Return every line of the records that includes the string "надзорного".

'''

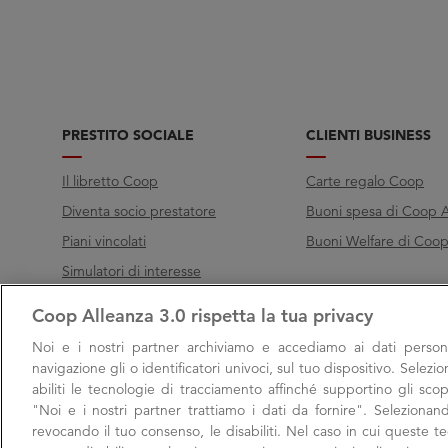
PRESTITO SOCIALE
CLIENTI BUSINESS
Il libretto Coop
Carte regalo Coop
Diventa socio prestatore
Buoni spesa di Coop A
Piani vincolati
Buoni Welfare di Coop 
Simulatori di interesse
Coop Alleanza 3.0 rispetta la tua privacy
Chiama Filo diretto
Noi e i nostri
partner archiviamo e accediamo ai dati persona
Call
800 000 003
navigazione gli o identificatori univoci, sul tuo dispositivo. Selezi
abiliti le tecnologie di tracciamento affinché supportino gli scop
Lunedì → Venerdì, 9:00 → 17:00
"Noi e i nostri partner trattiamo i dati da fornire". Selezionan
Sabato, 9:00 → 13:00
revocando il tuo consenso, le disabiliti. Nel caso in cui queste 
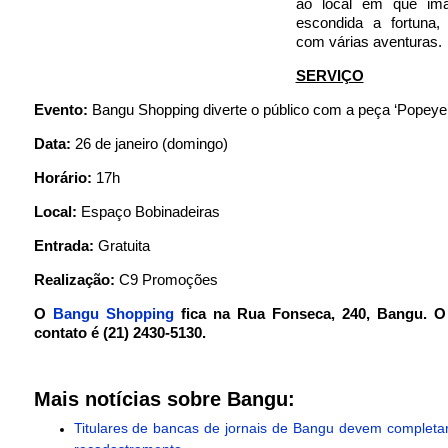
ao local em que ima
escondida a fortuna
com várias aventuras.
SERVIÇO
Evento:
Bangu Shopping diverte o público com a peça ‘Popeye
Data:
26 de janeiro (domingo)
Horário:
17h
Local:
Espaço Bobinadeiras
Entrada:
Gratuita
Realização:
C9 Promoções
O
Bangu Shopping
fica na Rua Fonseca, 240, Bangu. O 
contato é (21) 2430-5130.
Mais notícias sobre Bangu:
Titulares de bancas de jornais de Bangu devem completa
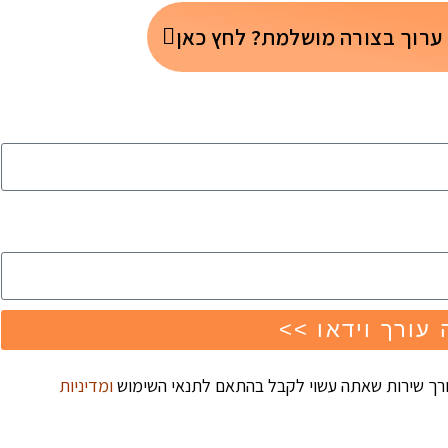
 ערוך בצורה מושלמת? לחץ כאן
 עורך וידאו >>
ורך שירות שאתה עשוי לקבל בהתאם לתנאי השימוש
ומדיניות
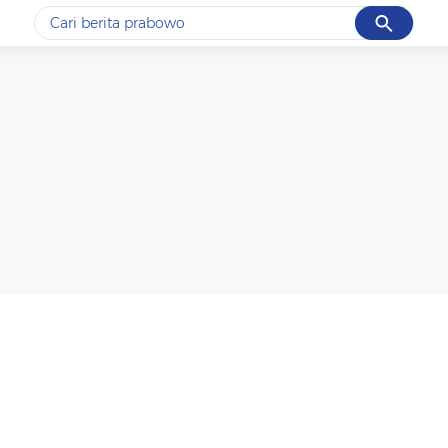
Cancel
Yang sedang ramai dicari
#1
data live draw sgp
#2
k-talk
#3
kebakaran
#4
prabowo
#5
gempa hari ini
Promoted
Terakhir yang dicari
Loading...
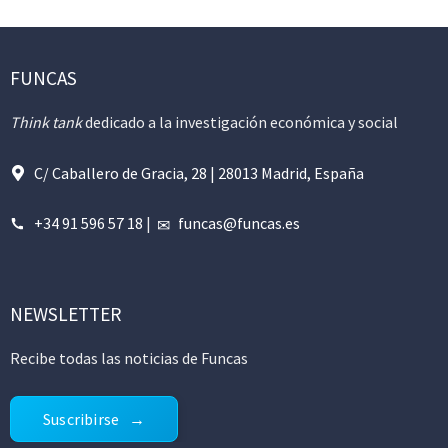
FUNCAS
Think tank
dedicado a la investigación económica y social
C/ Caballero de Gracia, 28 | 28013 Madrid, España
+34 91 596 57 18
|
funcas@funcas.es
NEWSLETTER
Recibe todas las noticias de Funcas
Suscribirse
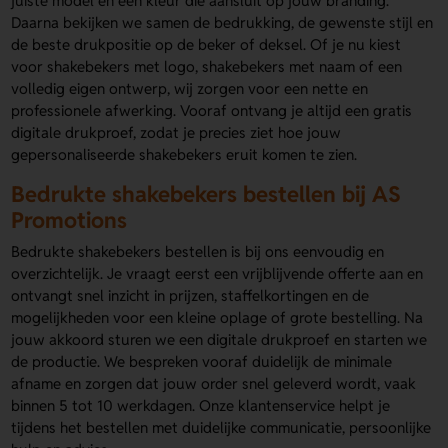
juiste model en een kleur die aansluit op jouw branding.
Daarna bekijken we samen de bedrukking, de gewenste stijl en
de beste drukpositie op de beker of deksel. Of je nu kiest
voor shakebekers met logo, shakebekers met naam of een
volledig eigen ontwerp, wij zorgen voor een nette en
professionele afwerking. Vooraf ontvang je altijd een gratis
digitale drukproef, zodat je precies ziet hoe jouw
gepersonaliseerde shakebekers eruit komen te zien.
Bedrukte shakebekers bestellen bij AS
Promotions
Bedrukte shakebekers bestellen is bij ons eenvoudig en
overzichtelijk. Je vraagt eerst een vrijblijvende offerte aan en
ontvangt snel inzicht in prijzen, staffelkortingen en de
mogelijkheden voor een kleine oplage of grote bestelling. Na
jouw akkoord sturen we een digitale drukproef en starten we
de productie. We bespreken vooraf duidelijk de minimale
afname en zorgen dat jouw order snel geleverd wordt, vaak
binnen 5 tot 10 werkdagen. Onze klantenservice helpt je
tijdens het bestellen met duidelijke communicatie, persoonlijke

'''
'''

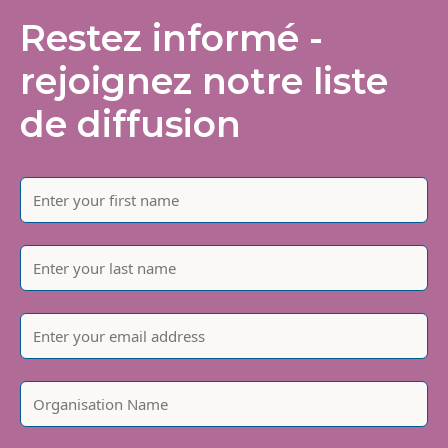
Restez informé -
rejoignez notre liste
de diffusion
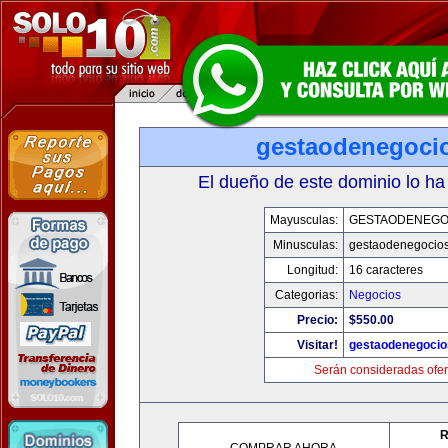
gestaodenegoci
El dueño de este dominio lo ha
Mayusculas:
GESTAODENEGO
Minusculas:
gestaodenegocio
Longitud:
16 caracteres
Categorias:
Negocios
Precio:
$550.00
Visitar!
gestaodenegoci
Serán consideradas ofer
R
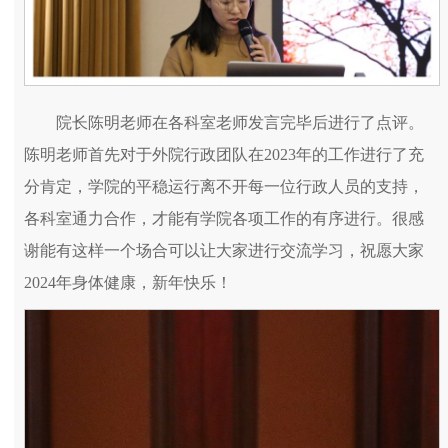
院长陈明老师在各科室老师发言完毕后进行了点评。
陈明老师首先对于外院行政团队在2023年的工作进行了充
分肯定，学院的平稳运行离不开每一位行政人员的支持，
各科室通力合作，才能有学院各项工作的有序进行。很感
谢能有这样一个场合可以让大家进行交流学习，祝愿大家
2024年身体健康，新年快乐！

'''
'''

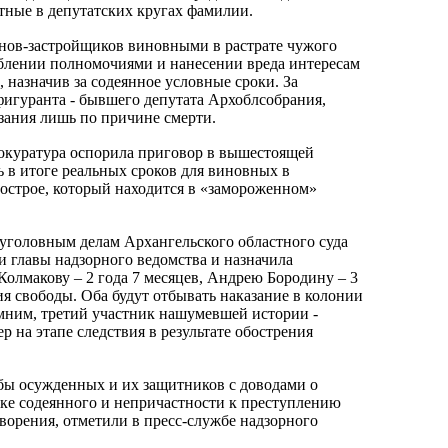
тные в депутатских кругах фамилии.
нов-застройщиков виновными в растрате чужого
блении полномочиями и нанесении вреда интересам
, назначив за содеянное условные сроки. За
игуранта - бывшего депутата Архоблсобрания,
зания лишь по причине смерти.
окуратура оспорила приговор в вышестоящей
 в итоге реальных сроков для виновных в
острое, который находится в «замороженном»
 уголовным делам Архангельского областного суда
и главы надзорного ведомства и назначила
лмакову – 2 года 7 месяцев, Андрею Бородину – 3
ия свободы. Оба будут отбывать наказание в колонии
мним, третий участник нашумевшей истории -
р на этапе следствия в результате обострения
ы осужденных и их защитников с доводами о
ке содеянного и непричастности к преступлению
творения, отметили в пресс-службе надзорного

'''

**Your solution**
и главы надзорного ведомства и назначила
творения, отметили в пресс-службе надзорного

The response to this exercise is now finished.